Grammar rules

Simpli has about 12 core rules. No conjugation, no gender, no cases.

Pronouns: el = he, she, it

Simpli uses one word for all third-person singular: el. There is no separate “it”; el is used for he, she, and it (people and things). So el hav no hard gramar = It has no hard grammar; Yu kan lern el fast = You can learn it fast.

1. Word order

Subject – Verb – Object. Examples: mi sii yu, wi iit rais.

2. No verb conjugation

Verbs never change. Express time with fixed particles before the verb: did (past), now (ongoing), wil (future). Examples: mi did go (I went), mi now go (I am going), mi wil go (I will go). Optional aspect markers: olredi (already), stil (still), not-yet (not yet).

3. Negation

Put no before the verb: mi no go, el no sii.

4. Questions

Start with wat, hu, wer, wen, wai, hou. Example: wat yu nem?

5. Plural

Optional.
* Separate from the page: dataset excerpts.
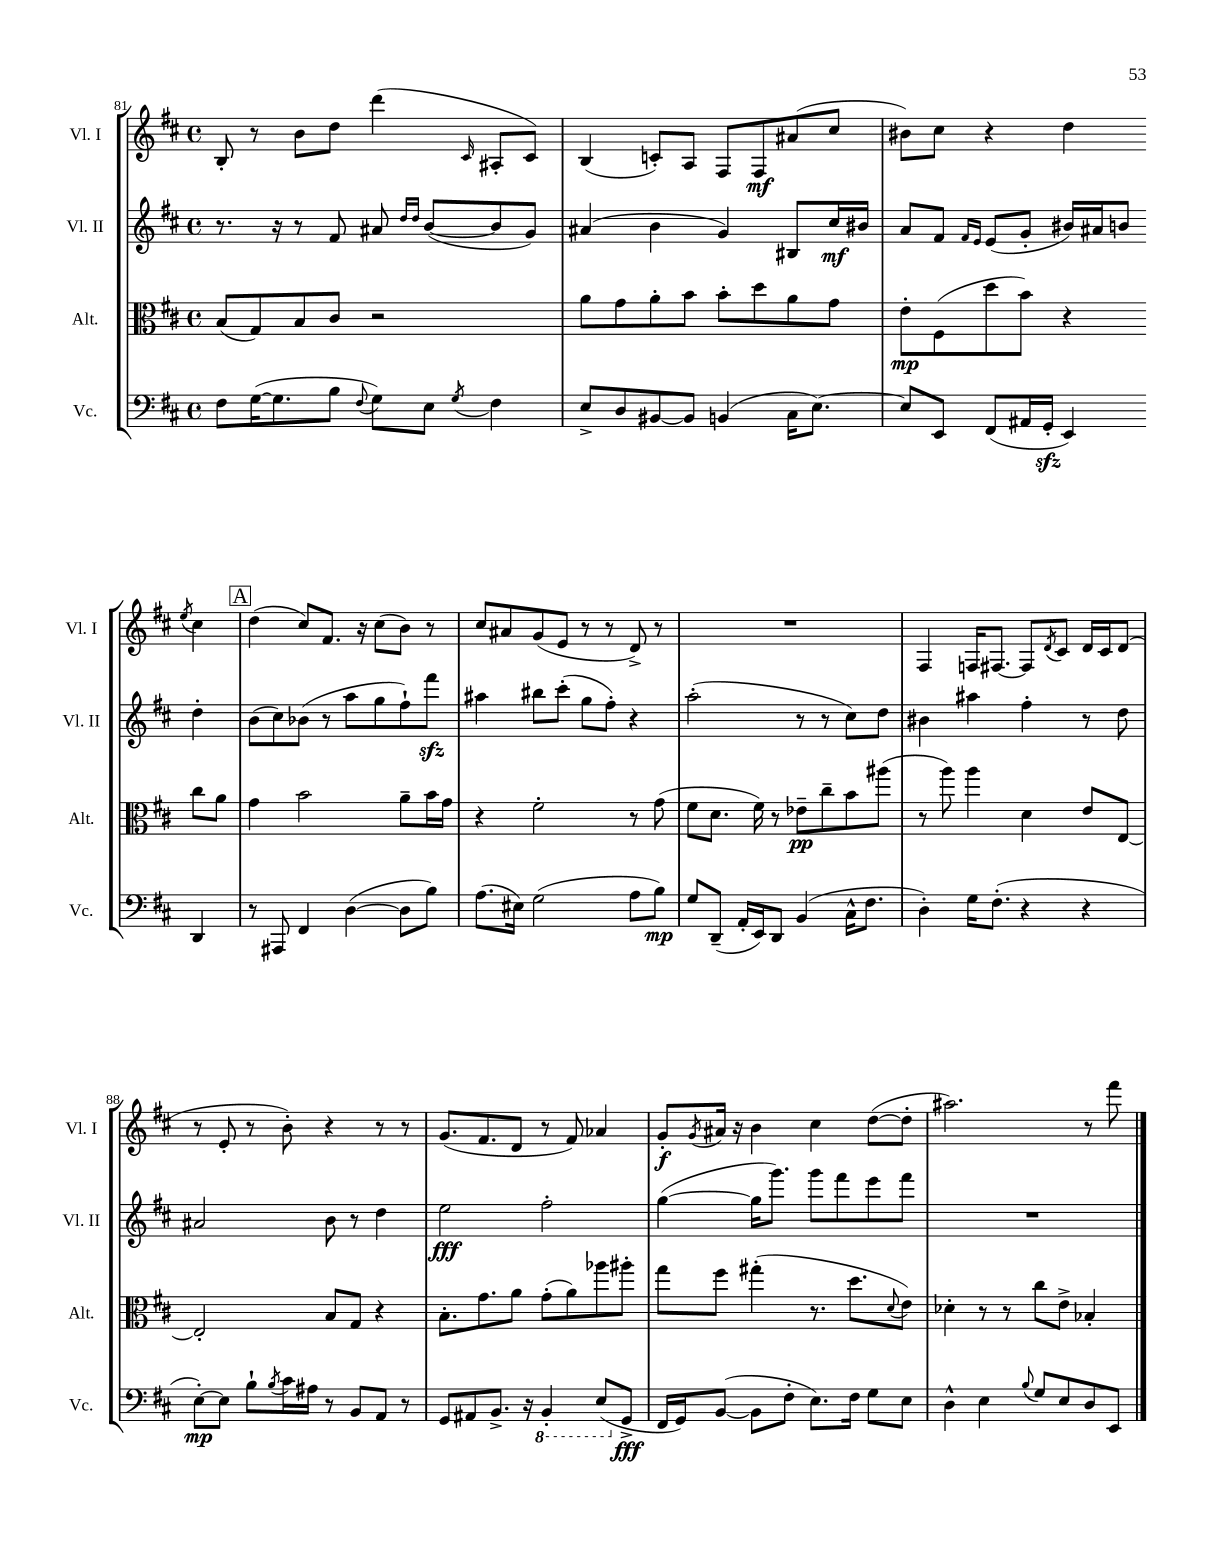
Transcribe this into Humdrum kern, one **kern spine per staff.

**kern	**dynam	**kern	**dynam	**kern	**dynam	**kern	**dynam
*part4	*part4	*part3	*part3	*part2	*part2	*part1	*part1
*staff4	*staff4	*staff3	*staff3	*staff2	*staff2	*staff1	*staff1
*I"Vc.	*	*I"Alt.	*	*I"Vl. II	*	*I"Vl. I	*
*I'Vc.	*	*I'Alt.	*	*I'Vl. II	*	*I'Vl. I	*
*clefF4	*	*clefC3	*	*clefG2	*	*clefG2	*
*k[f#c#]	*	*k[f#c#]	*	*k[f#c#]	*	*k[f#c#]	*
*M4/4	*	*M4/4	*	*M4/4	*	*M4/4	*
*met(c)	*	*met(c)	*	*met(c)	*	*met(c)	*
=81	=81	=81	=81	=81	=81	=81	=81
8F#\L	.	(8B/L	.	8.r	.	8B'/	.
([16G\K	.	8G/)	.	.	.	8r	.
8.G\]	.	.	.	16r	.	.	.
.	.	8B/	.	8r	.	8b\L	.
8B\J	.	8c#/J	.	8f#/	.	8dd\J	.
8qqF#/	.	.	.	.	.	.	.
8G\L)	.	2r	.	8a#X/	.	(4ddd\	.
.	.	.	.	16qqdd/LL	.	.	.
.	.	.	.	16qqdd/JJ	.	.	.
8E\J	.	.	.	([8b/L	.	.	.
8qG/	.	.	.	.	.	16qqc#/	.
4F#\	.	.	.	8b/]	.	8A#X'/L	.
.	.	.	.	8g/J)	.	8c#/J)	.
=82	=82	=82	=82	=82	=82	=82	=82
8E^/L	.	8a\L	.	(4a#X/	.	(4B/	.
8D/	.	8g\	.	.	.	.	.
[8BB#X/	.	8a'\	.	4b\	.	8cn'/L)	.
8BB#/J]	.	8b\J	.	.	.	8A/J	.
(4BBn/	.	8b'\L	.	4g/)	.	8F#/L	.
.	.	8dd\	.	.	.	8F#/	mf
16C#\KL	.	8a\	.	8B#X/L	.	(8a#X/	.
[8.E\J)	.	.	.	.	.	.	.
.	.	8g\J	.	16cc#/L	mf	8cc#/J	.
.	.	.	.	16b#X/JJ	.	.	.
=83	=83	=83	=83	=83	=83	=83	=83
8E/L]	.	8e'\L	mp	8a/L	.	8b#X\L)	.
8EE/J	.	(8F#\	.	8f#/J	.	8cc#\J	.
.	.	.	.	16qqf#/LL	.	.	.
.	.	.	.	16qqe/JJ	.	.	.
(8FF#/L	.	8dd\	.	(8e/L	.	4r	.
16AA#X/L	.	8b\J)	.	8g'/J	.	.	.
16GGzz'/JJ	.	.	.	.	.	.	.
4EE/)	.	4r	.	16b#X/LL)	.	4dd\	.
.	.	.	.	16a#X/J	.	.	.
.	.	.	.	8bn/J	.	.	.
.	.	.	.	.	.	8qee/	.
4DD/	.	8cc#\L	.	4dd'\	.	4cc#\	.
.	.	8a\J	.	.	.	.	.
!!LO:LB:g=z
!!LO:REH:place=s1:t=A
=84	=84	=84	=84	=84	=84	=84	=84
8r	.	4g\	.	(8b\L	.	(4dd\	.
8AAA#X/	.	.	.	8cc#\)	.	.	.
4FF#/	.	2b\	.	(8b-X\J	.	8cc#/L)	.
.	.	.	.	8r	.	8.f#/J	.
([4D\	.	.	.	8aa\L	.	.	.
.	.	.	.	.	.	16r	.
.	.	.	.	8gg\	.	(8cc#\L	.
8D\L]	.	8a~\L	.	8ff#`\)	.	8b\J)	.
8B\J)	.	16b\L	.	8fff#zz\J	.	8r	.
.	.	16g\JJ	.	.	.	.	.
=85	=85	=85	=85	=85	=85	=85	=85
(8.A\L	.	4r	.	4aa#X\	.	8cc#/L	.
.	.	.	.	.	.	8a#X/	.
16E#X\Jk)	.	.	.	.	.	.	.
(2G\	.	2f#'\	.	8bb#X\L	.	(8g/	.
.	.	.	.	(8ccc#'\J	.	8e/J	.
.	.	.	.	8gg\L	.	8r	.
.	.	.	.	8ff#'\J)	.	8r	.
8A\L	.	8r	.	4r	.	8d^/)	.
8B\J)	mp	(8g\	.	.	.	8r	.
=86	=86	=86	=86	=86	=86	=86	=86
8G/L	.	8f#\L	.	(2aa'\	.	1r	.
(8DD~/J	.	8.d\J	.	.	.	.	.
16AA'/LL	.	.	.	.	.	.	.
16EE/J)	.	16f#\)	.	.	.	.	.
8DD/J	.	8r	.	.	.	.	.
(4BB/	.	8e-X~\L	pp	8r	.	.	.
.	.	8cc#~\	.	8r	.	.	.
16C#^^\KL	.	8b\	.	8cc#\L)	.	.	.
8.F#\J	.	.	.	.	.	.	.
.	.	(8aa#X\J	.	8dd\J	.	.	.
=87	=87	=87	=87	=87	=87	=87	=87
4D'\)	.	8r	.	4b#X\	.	4F#/	.
.	.	8aa\)	.	.	.	.	.
16G\KL	.	4aa\	.	4aa#X\	.	16Fn/KL	.
(8.F#'\J	.	.	.	.	.	[8.F#X/J	.
4r	.	4d\	.	4ff#'\	.	8F#/L]	.
.	.	.	.	.	.	8qd/	.
.	.	.	.	.	.	8c#/J	.
4r	.	8e/L	.	8r	.	16d/LL	.
.	.	.	.	.	.	16c#/J	.
.	.	[8E/J	.	8dd\	.	(8d/J	.
!!LO:LB:g=z
=88	=88	=88	=88	=88	=88	=88	=88
[8E'\L)	mp	2E'/]	.	2a#X/	.	8r	.
8E\J]	.	.	.	.	.	8e'/	.
8B`\L	.	.	.	.	.	8r	.
8qB/	.	.	.	.	.	.	.
16c#\L	.	.	.	.	.	8b'\)	.
16A#X\JJ	.	.	.	.	.	.	.
8r	.	8B/L	.	8b\	.	4r	.
8BB/L	.	8G/J	.	8r	.	.	.
8AA/J	.	4r	.	4dd\	.	8r	.
8r	.	.	.	.	.	8r	.
=89	=89	=89	=89	=89	=89	=89	=89
8GG/L	.	8.B'\L	.	2ee\	fff	(8.g/L	.
8AA#X/	.	.	.	.	.	.	.
.	.	8.g\	.	.	.	8.f#/	.
8.BB^/J	.	.	.	.	.	.	.
.	.	8a\J	.	.	.	8d/J	.
16r	.	.	.	.	.	.	.
*8ba	*	*	*	*	*	*	*
4BBB'/	.	(8g'\L	.	2ff#'\	.	8r	.
.	.	8a\)	.	.	.	8f#/)	.
(8EE/L	.	8aa-X\	.	.	.	4a-X/	.
*X8ba	*	*	*	*	*	*	*
8GG^/J	fff	8aa#X'\J	.	.	.	.	.
=90	=90	=90	=90	=90	=90	=90	=90
16FF#/LL	.	8gg\L	.	([4gg\	.	8g'/L	f
16GG/J)	.	.	.	.	.	.	.
.	.	.	.	.	.	8qg/	.
([8BB/J	.	8ff#\J	.	.	.	16a#X/Jk	.
.	.	.	.	.	.	16r	.
8BB\L]	.	(4gg#X'\	.	16gg\KL]	.	4b\	.
.	.	.	.	8.ggg\J)	.	.	.
8F#'\J	.	.	.	.	.	.	.
8.E\L)	.	8.r	.	8ggg\L	.	4cc#\	.
.	.	.	.	8fff#\	.	.	.
16F#\Jk	.	8.dd\L	.	.	.	.	.
8G\L	.	.	.	8eee\	.	([8dd\L	.
.	.	8qqd/	.	.	.	.	.
8E\J	.	8e\J)	.	8fff#\J	.	8dd'\J]	.
=91	=91	=91	=91	=91	=91	=91	=91
4D^^\	.	4d-X'\	.	1r	.	2.aa#X\)	.
4E\	.	8r	.	.	.	.	.
.	.	8r	.	.	.	.	.
8qqB/	.	.	.	.	.	.	.
8G/L	.	8cc#\L	.	.	.	.	.
8E/	.	8e^\J	.	.	.	.	.
8D/	.	4B-X'/	.	.	.	8r	.
8EE/J	.	.	.	.	.	8fff#\	.
==	==	==	==	==	==	==	==
*-	*-	*-	*-	*-	*-	*-	*-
Use numbers or meni when needed: tu buk, meni haus.

6. Articles

None. No “a” or “the”; omit them.

7. Adjectives

Before the noun, never change form: big haus, red buk.

8. Possession

Noun + possessor: haus mi = my house, buk yu = your book. You can add of for clarity, but it’s not needed: haus (of) mi, haus (of) broder (of) mi = my brother’s house.

9. Prepositions

Use: in, on, at, from, to, wit, for. in haus, from London.

10. Connectors

and, or, but, becos, so. mi and yu, el no go becos raen.

11. Compounds

Join words with a hyphen when useful: sun-lait, fast-tren, wata-food.

Numbers (reading aloud)

For saying numbers aloud, you can use an East Asian–style reading: from large units to small, with tens built as digit + ten + digit (instead of a single word like “thirty-four”).

34 → tri ten for (three–ten–four)

3253 → tri dausand tu hundrad faiv ten tri (three thousand, two hundred, five-ten-three)

Digits: sero (0), wan … nain (1–9), ten (10). Larger units: hundrad (hundred), dausand (thousand).